Human Resource Trends and Employer Best Practices

Introduction

Nowadays rapidly-developing business environment presents specific challenges in the field of human resources (HR) management. A lack of empowerment, budget, and expertise are noted among the challenges that impede the application of HR initiatives. In response to the evolving barriers, various HR trends and employer practices emerge to address them. In particular, talent management, outsourcing, diversity, innovative technologies, open communication, and other practices have great potential to help employers in hiring and retaining the best specialists.

Employer Best Practices

The HR profession changes rapidly, while such issues as gamification, big data, and general diversity affect its development. The article by Boudreau (2014) presents the results of a large survey based on data from 11 companies, including Electronic Arts, Walt Disney, Unilever, etc., which reported their attitudes towards nine HR trends. Globalization, sustainability, social media, general diversity, mass customization, open innovation, big data, gamification, and personal technology are noted as the most significant trends. Boudreau (2014) emphasizes that the consideration of barriers to implementing the mentioned trends in practice should be assigned a top priority. Insufficient time allocated to HR, a lack of expertise and budget compose the set of challenges to be addressed. To overcome these barriers, the author recommends finding a balance in mass customization and differentiation since employees should be highly motivated and feel comfortable to show a maximum of productivity.

Support for general diversity as a practice applied by HR leaders seems to be useful as it is based on skills and knowledge development, increased understanding within a company, as well as greater cooperation between management and employees.

Another article published by Strategic HR Review provides four stories, each of which presents essential challenges for HR managers. The author of the mentioned article, Nolan (2014), focuses on technology, value proposition, work-life balance, and business agility. According to the first story, it is considered that technology is critical to accomplish change management, while “27 percent of HR managers said they were adequately equipped to deal with change” (Nolan, 2014, p. 153). In addition to poor equipment, HR managers face low organizational culture and employee engagement while introducing change initiatives. Other stories show that among challenges, there is a lack of flexible schedule, empowerment, mobile learning, etc.

In my point of view, the mentioned challenges are rather relevant to today’s environment since the listed issues are common among employees. To overcome them, Nolan (2014) suggests such strategies as a comprehensive and balanced employee value proposition (EVP) along with an employee-oriented communication. Instead of mere communication of expected change or innovation prospects, it is much more effective to consider employees’ needs and design HR strategies in accordance with them. Empowerment should also be noted as one of the most useful employer practices aimed at building proper interaction based on intercultural differences and the prevention of internal conflicts.
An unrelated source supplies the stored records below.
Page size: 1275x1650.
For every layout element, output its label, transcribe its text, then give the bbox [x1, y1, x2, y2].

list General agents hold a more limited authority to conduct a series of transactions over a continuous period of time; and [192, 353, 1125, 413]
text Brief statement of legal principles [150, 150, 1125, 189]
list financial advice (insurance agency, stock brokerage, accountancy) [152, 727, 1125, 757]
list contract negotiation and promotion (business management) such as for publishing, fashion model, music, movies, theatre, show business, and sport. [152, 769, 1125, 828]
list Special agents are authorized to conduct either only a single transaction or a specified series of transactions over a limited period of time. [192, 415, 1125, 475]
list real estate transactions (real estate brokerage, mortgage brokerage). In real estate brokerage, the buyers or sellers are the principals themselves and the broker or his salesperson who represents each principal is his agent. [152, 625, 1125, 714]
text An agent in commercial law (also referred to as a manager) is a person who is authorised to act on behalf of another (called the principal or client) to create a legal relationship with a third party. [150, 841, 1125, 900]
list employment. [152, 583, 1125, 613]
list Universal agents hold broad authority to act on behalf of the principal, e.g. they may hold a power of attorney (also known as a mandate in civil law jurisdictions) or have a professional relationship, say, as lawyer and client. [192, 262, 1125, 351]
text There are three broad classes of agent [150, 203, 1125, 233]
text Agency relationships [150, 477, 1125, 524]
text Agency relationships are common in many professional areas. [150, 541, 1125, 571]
Even though the author provides credible information, no employer names are mentioned.

Long-term planning and analytics tend to transform the very role of HR specialists, making them employees’ partners instead of being the center of management. As noted in the article by Miele (2016), contemporary HR managers are expected to become the key facilitators of talent management by striving to develop employees’ knowledge and skills, thus meeting their evolving needs and contributing to the proper identification of a company’s competitive advantage. HR leaders tend to become “data champions” ready to work with big data and formulate accessible policies that would be understandable to employees and meet their expectations (Miele, 2016, p. 37). To overcome barriers, HR managers will need to create teams and look for analytical thinkers able to successfully resolve complicated issues.

Conclusion

To conclude, one should stress that modern HR challenges are associated with the implementation of technology, proper employee motivation, workplace environment, work-life balance, and so on. The three articles that were discussed in this paper provide valuable recommendations on how HR leaders may address these barriers. Proper internal communication, new workplace policies, an appropriate environment, and an employee-centered approach are the most feasible ways to eliminate the mentioned barriers and enhance HR management as a whole.

References

Boudreau, J. (2014). What is the future of HR? Workforce. Web.

Miele, A. J. (2016). Looking ahead to the future of HR. Canadian HR Reporter. Web.

Nolan, S. (2014). A look at current trends and data. Strategic HR Review, 13(3), 153-155.